Pernyataan tersebut disampaikan oleh Wakil Ketua Parlemen Greenland, Bentiaraq Ottosen, yang menegaskan dukungan terhadap kehadiran militer negara-negara sahabat di wilayah tersebut.
Ottosen mengatakan, "Kami menyambut baik kehadiran militer dari negara-negara sekutu," ungkapnya saat menanggapi situasi keamanan terkini di kawasan Arktik.
Ia menyebut sejumlah negara yang diterima kehadiran militernya, antara lain Prancis, Jerman, Inggris Raya, Swedia, Norwegia, dan Denmark.

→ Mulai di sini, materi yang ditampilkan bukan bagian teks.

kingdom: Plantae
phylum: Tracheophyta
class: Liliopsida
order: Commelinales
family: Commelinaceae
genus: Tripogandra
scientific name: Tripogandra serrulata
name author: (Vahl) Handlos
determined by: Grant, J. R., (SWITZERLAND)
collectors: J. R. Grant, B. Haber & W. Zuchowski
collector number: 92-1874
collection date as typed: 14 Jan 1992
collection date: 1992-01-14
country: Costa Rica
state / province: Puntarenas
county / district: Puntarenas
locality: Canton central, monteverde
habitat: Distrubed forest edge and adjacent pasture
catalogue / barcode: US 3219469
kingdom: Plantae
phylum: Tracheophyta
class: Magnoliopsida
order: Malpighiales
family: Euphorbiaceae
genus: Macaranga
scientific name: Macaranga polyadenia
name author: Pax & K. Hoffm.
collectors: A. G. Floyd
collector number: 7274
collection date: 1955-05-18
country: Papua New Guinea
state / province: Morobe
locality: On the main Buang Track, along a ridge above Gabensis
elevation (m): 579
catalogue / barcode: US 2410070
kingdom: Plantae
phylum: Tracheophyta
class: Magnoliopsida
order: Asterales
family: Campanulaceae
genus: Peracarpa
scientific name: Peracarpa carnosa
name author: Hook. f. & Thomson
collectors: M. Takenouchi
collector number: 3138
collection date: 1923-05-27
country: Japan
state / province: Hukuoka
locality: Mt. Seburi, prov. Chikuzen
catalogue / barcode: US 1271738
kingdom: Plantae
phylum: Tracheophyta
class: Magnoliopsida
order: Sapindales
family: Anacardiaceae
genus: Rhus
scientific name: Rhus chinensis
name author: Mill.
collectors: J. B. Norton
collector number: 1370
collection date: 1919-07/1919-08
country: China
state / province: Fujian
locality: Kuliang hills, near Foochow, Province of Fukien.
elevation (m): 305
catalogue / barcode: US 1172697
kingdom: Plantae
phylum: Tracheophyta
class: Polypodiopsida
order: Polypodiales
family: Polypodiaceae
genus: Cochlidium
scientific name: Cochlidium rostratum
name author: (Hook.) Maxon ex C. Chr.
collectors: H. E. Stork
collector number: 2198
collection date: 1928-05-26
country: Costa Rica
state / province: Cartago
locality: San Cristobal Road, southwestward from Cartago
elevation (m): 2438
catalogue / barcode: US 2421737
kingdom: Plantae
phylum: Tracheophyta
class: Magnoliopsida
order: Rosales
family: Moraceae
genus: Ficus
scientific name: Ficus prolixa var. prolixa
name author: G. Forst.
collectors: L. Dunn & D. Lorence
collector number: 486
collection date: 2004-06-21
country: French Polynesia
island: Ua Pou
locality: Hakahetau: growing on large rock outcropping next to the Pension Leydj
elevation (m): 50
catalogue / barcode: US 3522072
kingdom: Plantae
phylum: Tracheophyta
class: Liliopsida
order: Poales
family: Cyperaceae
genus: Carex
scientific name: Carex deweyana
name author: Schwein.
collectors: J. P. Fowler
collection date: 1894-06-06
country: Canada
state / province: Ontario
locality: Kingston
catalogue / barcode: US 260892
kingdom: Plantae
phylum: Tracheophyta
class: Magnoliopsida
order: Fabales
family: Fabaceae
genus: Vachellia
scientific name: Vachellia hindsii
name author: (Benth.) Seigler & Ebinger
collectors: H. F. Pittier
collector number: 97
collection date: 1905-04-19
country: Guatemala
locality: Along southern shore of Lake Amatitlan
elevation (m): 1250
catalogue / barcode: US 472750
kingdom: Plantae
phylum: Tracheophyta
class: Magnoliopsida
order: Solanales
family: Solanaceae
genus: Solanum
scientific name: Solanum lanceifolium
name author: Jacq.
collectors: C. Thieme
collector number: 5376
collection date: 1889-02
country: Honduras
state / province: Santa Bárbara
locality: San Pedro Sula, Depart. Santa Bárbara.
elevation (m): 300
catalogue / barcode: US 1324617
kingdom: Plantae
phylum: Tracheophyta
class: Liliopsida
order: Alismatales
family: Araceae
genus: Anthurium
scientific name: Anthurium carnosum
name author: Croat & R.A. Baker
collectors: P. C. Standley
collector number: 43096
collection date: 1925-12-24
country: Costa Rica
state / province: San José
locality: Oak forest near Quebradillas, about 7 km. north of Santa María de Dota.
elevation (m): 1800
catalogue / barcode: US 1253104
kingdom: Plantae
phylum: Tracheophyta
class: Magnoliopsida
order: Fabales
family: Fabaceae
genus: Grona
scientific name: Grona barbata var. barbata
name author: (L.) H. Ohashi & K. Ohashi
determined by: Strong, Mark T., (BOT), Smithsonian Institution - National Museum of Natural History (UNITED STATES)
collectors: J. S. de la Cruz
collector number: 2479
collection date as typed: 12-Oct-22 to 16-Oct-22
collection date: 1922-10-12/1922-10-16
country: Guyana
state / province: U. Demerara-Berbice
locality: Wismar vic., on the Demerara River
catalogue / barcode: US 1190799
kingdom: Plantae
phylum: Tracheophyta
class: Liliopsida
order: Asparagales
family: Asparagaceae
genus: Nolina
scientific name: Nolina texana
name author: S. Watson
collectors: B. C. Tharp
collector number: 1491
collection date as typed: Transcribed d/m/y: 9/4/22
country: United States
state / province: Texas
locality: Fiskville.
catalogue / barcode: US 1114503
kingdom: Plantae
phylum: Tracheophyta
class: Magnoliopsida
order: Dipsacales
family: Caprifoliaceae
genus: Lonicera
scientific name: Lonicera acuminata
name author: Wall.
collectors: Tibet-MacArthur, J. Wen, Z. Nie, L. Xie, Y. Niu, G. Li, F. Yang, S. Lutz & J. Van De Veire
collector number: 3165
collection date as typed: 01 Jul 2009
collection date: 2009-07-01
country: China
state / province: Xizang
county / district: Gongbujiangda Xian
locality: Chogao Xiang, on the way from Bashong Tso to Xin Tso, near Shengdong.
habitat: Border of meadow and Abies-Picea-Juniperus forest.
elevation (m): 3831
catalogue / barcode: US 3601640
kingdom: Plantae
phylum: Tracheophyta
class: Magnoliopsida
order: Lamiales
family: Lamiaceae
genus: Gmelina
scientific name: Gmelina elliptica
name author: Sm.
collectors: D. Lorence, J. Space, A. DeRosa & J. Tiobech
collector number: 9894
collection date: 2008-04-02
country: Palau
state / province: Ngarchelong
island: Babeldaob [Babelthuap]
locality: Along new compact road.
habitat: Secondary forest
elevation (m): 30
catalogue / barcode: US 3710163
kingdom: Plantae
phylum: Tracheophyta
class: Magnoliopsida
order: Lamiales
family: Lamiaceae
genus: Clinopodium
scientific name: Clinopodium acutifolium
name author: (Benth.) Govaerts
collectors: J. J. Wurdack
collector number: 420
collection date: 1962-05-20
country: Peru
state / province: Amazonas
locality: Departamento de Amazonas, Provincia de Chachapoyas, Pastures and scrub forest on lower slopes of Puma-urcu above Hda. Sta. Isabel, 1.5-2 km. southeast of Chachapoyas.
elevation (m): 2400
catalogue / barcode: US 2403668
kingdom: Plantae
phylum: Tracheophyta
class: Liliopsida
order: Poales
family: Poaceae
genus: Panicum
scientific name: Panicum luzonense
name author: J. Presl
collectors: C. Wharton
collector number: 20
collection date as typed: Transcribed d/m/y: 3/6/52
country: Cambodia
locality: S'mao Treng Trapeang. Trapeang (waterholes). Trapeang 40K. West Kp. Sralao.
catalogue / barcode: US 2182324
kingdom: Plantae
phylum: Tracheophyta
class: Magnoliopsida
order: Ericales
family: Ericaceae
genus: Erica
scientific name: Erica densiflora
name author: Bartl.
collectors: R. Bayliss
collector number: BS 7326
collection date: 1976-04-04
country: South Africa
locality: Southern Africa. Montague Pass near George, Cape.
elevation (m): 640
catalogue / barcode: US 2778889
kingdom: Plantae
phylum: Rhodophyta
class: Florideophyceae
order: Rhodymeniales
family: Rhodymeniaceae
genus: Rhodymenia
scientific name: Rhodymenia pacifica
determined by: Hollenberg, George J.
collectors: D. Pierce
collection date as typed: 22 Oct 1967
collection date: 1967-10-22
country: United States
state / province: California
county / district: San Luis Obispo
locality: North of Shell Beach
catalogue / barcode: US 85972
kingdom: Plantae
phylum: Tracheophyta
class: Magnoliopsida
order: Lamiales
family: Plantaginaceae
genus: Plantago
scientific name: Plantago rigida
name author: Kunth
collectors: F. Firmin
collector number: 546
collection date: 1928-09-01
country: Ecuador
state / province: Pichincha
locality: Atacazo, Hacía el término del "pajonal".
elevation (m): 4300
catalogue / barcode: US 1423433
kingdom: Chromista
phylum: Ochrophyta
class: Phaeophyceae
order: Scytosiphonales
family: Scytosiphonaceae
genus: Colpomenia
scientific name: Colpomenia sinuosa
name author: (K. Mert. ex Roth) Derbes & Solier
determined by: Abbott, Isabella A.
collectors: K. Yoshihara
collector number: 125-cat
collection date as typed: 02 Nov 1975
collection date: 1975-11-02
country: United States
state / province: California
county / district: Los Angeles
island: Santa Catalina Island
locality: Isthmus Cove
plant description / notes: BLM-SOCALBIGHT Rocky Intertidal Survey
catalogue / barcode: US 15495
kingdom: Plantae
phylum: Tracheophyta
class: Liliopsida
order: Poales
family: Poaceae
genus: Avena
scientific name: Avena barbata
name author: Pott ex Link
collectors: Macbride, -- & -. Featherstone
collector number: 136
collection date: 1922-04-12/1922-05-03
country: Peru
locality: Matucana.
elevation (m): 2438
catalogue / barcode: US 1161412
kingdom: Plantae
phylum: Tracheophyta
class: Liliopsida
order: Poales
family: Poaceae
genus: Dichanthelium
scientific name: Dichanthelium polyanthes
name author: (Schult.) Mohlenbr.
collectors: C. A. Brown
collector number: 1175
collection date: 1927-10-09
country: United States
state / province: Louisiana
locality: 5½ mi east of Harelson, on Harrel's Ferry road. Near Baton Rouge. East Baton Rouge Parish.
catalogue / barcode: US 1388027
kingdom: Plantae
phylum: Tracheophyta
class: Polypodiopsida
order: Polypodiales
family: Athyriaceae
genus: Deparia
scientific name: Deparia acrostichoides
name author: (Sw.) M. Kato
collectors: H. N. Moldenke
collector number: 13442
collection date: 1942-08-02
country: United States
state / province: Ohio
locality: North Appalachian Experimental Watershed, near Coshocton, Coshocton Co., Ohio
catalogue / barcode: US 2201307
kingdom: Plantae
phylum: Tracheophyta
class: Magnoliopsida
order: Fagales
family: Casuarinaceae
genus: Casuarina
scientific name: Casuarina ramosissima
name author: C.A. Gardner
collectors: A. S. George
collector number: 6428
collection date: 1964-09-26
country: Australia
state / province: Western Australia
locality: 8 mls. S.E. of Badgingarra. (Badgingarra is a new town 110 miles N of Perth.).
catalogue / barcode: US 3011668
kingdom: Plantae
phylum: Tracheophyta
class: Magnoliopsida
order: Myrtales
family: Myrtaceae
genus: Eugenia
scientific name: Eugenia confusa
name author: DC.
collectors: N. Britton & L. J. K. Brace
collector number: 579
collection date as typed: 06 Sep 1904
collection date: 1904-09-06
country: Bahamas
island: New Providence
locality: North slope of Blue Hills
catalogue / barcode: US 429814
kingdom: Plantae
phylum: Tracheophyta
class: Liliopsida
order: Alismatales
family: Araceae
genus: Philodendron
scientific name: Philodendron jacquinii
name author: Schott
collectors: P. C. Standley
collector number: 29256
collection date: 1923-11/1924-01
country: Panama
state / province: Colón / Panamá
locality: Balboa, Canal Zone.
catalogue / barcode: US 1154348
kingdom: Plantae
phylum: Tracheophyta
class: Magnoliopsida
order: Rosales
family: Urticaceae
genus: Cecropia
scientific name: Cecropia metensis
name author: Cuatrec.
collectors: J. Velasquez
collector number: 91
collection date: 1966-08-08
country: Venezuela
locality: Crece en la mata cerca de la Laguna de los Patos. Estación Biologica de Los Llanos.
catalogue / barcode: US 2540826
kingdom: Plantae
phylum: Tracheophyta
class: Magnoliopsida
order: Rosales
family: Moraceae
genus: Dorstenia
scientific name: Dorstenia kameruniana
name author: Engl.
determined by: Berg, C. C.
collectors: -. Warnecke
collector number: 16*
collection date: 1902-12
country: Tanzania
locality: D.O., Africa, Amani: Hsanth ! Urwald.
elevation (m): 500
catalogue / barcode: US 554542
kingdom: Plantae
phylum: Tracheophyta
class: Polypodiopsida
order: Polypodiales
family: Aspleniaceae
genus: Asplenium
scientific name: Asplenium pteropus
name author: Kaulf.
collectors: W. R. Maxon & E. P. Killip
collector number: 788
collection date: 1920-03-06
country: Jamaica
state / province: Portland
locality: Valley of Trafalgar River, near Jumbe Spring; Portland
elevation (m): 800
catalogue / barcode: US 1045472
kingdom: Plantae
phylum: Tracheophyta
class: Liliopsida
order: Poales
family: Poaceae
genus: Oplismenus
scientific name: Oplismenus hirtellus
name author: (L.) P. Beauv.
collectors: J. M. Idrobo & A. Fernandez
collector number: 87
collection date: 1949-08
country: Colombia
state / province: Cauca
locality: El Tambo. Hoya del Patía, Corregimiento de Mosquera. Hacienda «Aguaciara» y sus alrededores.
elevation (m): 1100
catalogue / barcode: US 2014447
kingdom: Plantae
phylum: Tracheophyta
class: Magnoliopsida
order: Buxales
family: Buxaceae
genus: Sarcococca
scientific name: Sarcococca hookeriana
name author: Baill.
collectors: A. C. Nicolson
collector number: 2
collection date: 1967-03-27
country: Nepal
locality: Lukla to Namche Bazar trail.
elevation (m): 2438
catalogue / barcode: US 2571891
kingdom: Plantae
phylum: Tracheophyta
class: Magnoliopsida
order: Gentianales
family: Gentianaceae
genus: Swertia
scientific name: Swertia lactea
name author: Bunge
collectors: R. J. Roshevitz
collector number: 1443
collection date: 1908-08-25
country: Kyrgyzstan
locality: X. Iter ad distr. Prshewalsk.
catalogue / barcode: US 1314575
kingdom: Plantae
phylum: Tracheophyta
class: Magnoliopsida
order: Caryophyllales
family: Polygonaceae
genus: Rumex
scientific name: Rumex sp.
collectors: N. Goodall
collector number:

Peningkatan kehadiran militer tersebut dikaitkan dengan posisi geopolitik Greenland yang semakin strategis seiring mencairnya es Arktik.
Mencairnya es membuka jalur laut baru yang meningkatkan kepentingan ekonomi dan keamanan kawasan tersebut bagi negara-negara NATO.
Ottosen menilai pemerintah Denmark perlu lebih dekat dengan Greenland dan lebih serius menangani isu keamanan regional.
Ia juga mendorong Greenland untuk bersatu dengan Denmark serta sekutu NATO di tengah ketidakstabilan global yang terus meningkat.
Sejumlah negara NATO Eropa dilaporkan telah mengirim pasukan ke Greenland untuk misi pengintaian yang dipimpin oleh Denmark guna memperkuat kehadiran militer di Arktik.